In response to the December bulletin, on May 23, 2023, the American Hospital Association (“AHA”), a trade association representing hospitals, healthcare systems, networks, and other providers of care, sent a letter to OCR. In the letter, AHA asked the agency to either set aside or amend the December bulletin on the grounds that the provided guidance was too broad, particularly the definition of personal health information, and would “inadvertently impair access to credible health information.” In July 2023, OCR and the Federal Trade Commission jointly issued a letter to around “130 hospital systems and telehealth providers” warning them of the use of tracking technologies on their websites and to monitor the flow of health data even if the entity is not covered under HIPAA.

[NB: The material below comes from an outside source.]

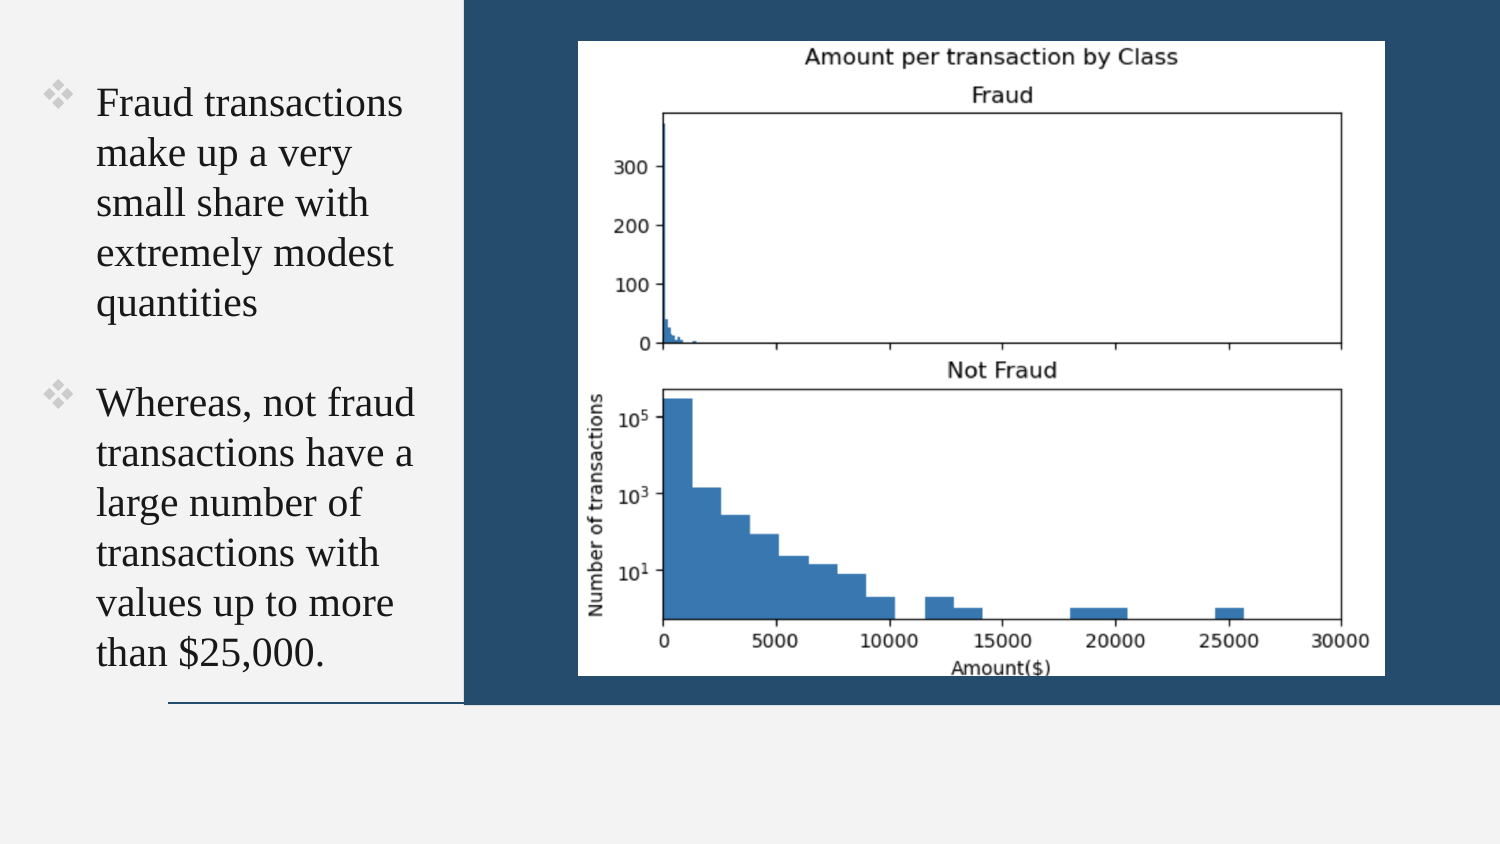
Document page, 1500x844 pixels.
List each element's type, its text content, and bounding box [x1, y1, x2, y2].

text_box [463, 0, 1500, 706]
subtitle Fraud transactions make up a very small share with extremely modest quantities Whereas, not fraud transactions have a large number of transactions with values up to more than $25,000. [24, 59, 463, 706]
picture [578, 41, 1385, 676]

American Hospital Association Files Lawsuit Against HHS
On November 2, 2023, AHA, Texas Hospital Association, Texas Health Resources, and United Regional Health Care System joined together to file a lawsuit against HHS and OCR regarding the issuance of the December bulletin. The plaintiffs seek to enjoin the enforcement of the December bulletin, to set aside the definition of individually identifiable health information (IIHI) provided in the bulletin, and to declare the bulletin definition of IIHI as a non-statutory and regulatory definition. Below is a highlight of the claims from which the plaintiffs are seeking relief:
Exceeds Authority and is Contrary to the Law
The plaintiffs allege that the December bulletin definition of IIHI is an impermissible expansion of the term by OCR. In the complaint, the plaintiffs describe how in the December bulletin, the OCR defines IIHI that is subject to HIPAA to include instances when online technology connects “(1) an individual’s IP address with (2) a visit to an Unauthenticated Public Webpage that addresses specific health conditions or healthcare providers, that combination of information”.

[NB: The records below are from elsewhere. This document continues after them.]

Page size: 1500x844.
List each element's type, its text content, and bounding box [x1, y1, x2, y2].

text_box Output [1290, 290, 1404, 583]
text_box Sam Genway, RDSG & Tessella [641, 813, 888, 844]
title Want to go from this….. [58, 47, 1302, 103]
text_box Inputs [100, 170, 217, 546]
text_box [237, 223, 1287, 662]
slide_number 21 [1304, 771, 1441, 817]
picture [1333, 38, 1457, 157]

The plaintiffs highlight that OCR’s expanded IIHI definition was published in such haste that the agency failed to assess federal healthcare provider websites, such as Medicare and the US Department of Veteran Affairs, which contained embedded third-party analytics and advertising tools. Based on the December bulletin’s IIHI definition, the use of such embedded software on federal healthcare websites would subject the collected data to HIPAA.
Arbitrary and Capricious Rulemaking
The plaintiffs further allege that the December bulletin definition of IIHI is “arbitrary and capricious”. The plaintiffs allege that OCR failed to provide any legal analysis or support for the sudden change in IIHI definition. Rather, the agency “baldly asserts that the IIHI definition is satisfied because there is an ‘indicative’ ‘connection’ between a particular individual who visits a hospital’s Unauthenticated Public Webpage and the specific health condition or healthcare provider discussed on that webpage”.
Failure To Undertake Notice and Comment Rulemaking
The plaintiffs also allege that OCR failed to follow procedures of rulemaking and did not provide a notice and comment period. The plaintiffs challenge the idea that the December bulletin was “mere interpretive guidance document”. Instead, they frame the bulletin as an attempt by OCR to create “a novel, binding norm that transforms healthcare providers’ obligations under HIPAA”, without consulting the parties that would be affected by the new definition.
In a post-Dobbs decision privacy landscape, the protection of consumer health data has taken on a new sense of urgency and importance. In 2023, there were several high profile enforcement actions related to consumer health data, such as GoodRx and BetterHelp, as well as renewed push to modernize health data protection laws, such as the Health Breach Notification Rule and HIPAA. At the state legislative level, most notably Washington state passed the My Health, My Data Act. Against such a backdrop, it remains to be seen how the lawsuit filed by AHA and its co-plaintiffs will unfold in 2024.